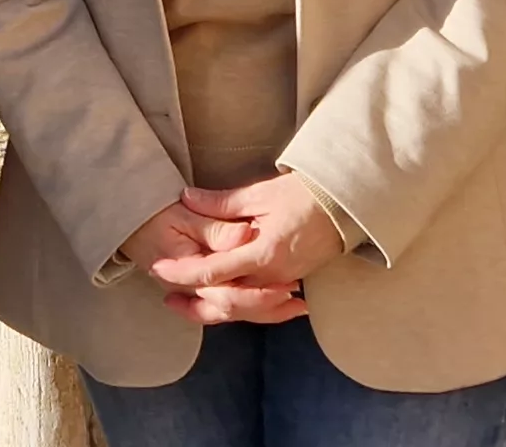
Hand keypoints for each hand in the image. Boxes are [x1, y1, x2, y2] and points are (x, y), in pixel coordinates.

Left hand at [146, 173, 345, 324]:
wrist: (346, 206)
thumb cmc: (305, 195)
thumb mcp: (260, 194)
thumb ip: (221, 203)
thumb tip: (187, 198)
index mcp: (262, 253)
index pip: (213, 272)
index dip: (182, 273)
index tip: (159, 269)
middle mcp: (272, 276)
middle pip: (224, 301)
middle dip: (191, 301)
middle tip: (166, 294)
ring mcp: (282, 282)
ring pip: (241, 310)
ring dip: (212, 310)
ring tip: (186, 304)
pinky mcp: (289, 282)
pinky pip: (259, 307)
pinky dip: (239, 310)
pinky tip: (222, 308)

- _Problem details_
Word for word, restate the line with "Left hand at" and all remaining lines of the material, stopping only at the final line.

- _Result_
Left hand at [146, 173, 345, 324]:
wrist: (346, 206)
thumb cmc: (305, 195)
thumb mcp: (260, 194)
thumb ip: (221, 203)
thumb tip: (187, 198)
index mcp: (262, 253)
index pip: (213, 272)
index dip: (182, 273)
index tip: (159, 269)
middle mcp: (272, 276)
middle pip: (224, 301)
middle dip: (191, 301)
middle tip: (166, 294)
ring mcp: (282, 282)
ring pip: (241, 310)
ring dip: (212, 310)
ring tip: (186, 304)
pinky mcp: (289, 282)
pinky pip: (259, 307)
pinky dip: (239, 310)
pinky tip: (222, 308)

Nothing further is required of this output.